Orchestration Curing COVID-Era Compliance Headaches

payments solutions

As data privacy becomes enshrined in international law, regulatory compliance will grow more stringent and costly to companies that fail to provide the digital defenses these laws demand.

A variety of approaches can get the job done, but some outperform others. Payments orchestration is a hot commodity now for its potent capabilities in streamlining and security.

According to the October Payments Orchestration Playbook done in collaboration with Spreedly, “Organizations [rely] on payments orchestration to connect to all of their [payment service providers] through a single integration benefit as they can maintain their focus on business and customer needs. A single point of integration provides a way to more easily adhere to new and evolving regulations,” Jenna Hutt, Spreedly head of compliance, told PYMNTS.

Adding, “The pandemic has placed additional strain on many payments teams,” Hutt said, “This may be in supporting card-not-present transactions in a traditional brick-and-mortar company or [a] digital goods company seeing [its] online business expanding rapidly. Partnering with a payments orchestration team whose focus is solving for regulatory changes takes the development and maintenance burden off of internal teams.”

Relieving that burden is freeing up treasury teams to focus on what matters most — human beings and their commercial needs — while automation works away in the background.

Gateways To Success And Data Vaulting

At the orchestration level, protocols like smart routing are ensuring that transactions make it to the best available payments gateway, while detecting and adding friction to suspicious activity.

Data vaults play an increasingly important role in that sequence.

“Leveraging third-party data vaults benefits businesses by enabling access to multiple payment gateways to boost transaction success rates.
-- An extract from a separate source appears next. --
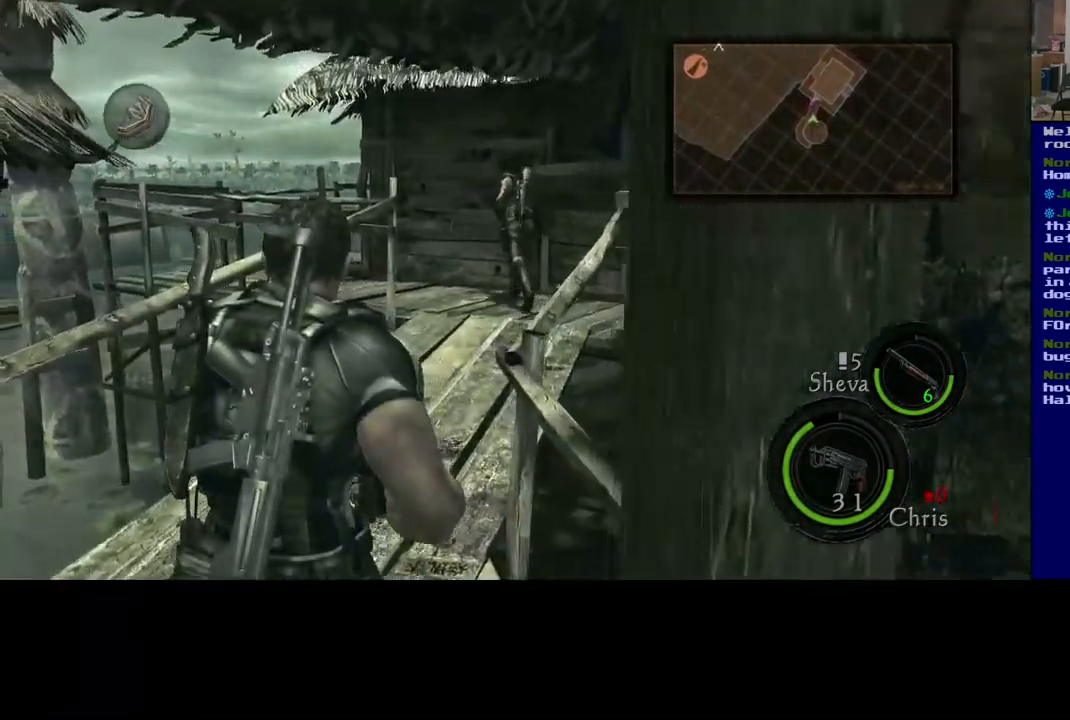
{"buttons": [], "left_stick": "center", "right_stick": "center", "events": [[100, "right_stick", "center"]]}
Using gateway-agnostic third parties to store critical data ensures that transactions can be processed through whichever gateway would guarantee the highest success rate rather than being bound to any single payment gateway,” according to the October Payments Orchestration Playbook.

Additionally, “Using orchestration providers to help route transactions through various payment gateways can … help firms ensure that they are meeting both PCI compliance standards and relevant regulations across markets. Businesses accepting payments from clients in the European Union, for example, would be able to route their transactions through gateways that comply with GDPR and PSD2. Adopting such solutions thus helps prepare firms to transact with clients and customers around the world.”

Tokenization Takes A Bow

Along with smart routing, adding orchestration to the payments tech stack is solving complex regulatory problems with tokenization for ironclad security in a time of rampant cybercrime.

October’s Payments Orchestration Playbook notes, “Tokenization, third-party data vaults and smart routing could be particularly critical during the COVID-19 pandemic. The health crisis has not just accelerated businesses’ adoption of digital commerce options but has also raised payment fraud risks. Many firms that are only beginning to develop and expand their online capabilities do not fully comprehend how to safeguard those digital channels from fraud.”

To make the point more, well, pointy, the Playbook notes that “… the dollar volume of credit and debit card fraud in the U.S. increased 35 percent between April 2019 and August 2020, with cybercriminals exploiting the gaps in companies’ anti-fraud systems. The uptick in fraud is creating a widespread market demand for education on regulatory compliance, including explanations about what is needed to comply with standards such as PCI DSS and the PSD2. Interest is especially high amid the current economic environment’s rapid digital shifts.”